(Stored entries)
===
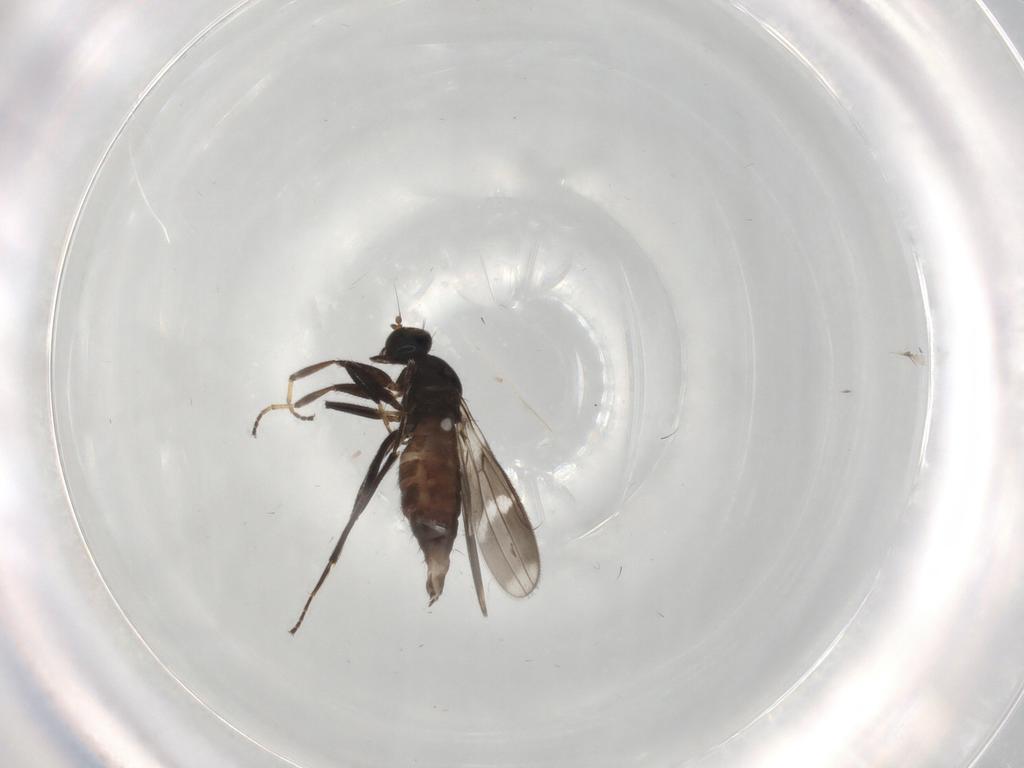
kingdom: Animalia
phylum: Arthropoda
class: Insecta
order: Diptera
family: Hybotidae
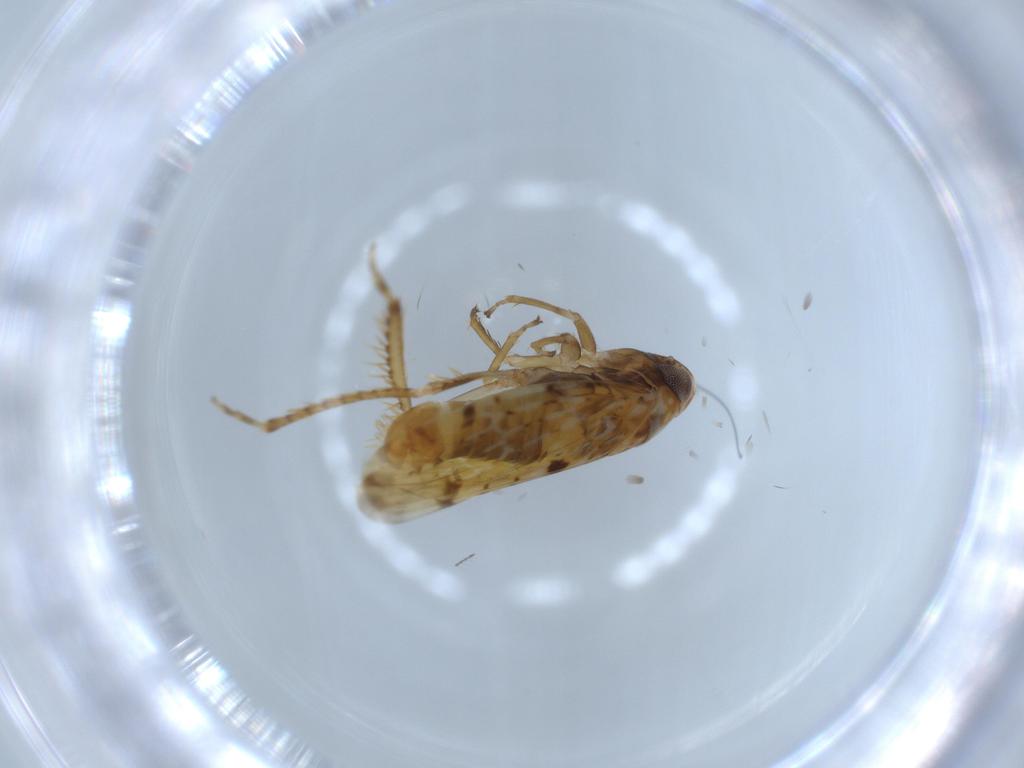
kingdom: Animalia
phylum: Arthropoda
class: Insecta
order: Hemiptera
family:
===
_DO THIS_
Can you write out every line of the rows above word for word, omitting the pictures?

_ANSWER TO THIS TASK_
kingdom: Animalia
phylum: Arthropoda
class: Insecta
order: Diptera
family: Hybotidae
kingdom: Animalia
phylum: Arthropoda
class: Insecta
order: Hemiptera
family:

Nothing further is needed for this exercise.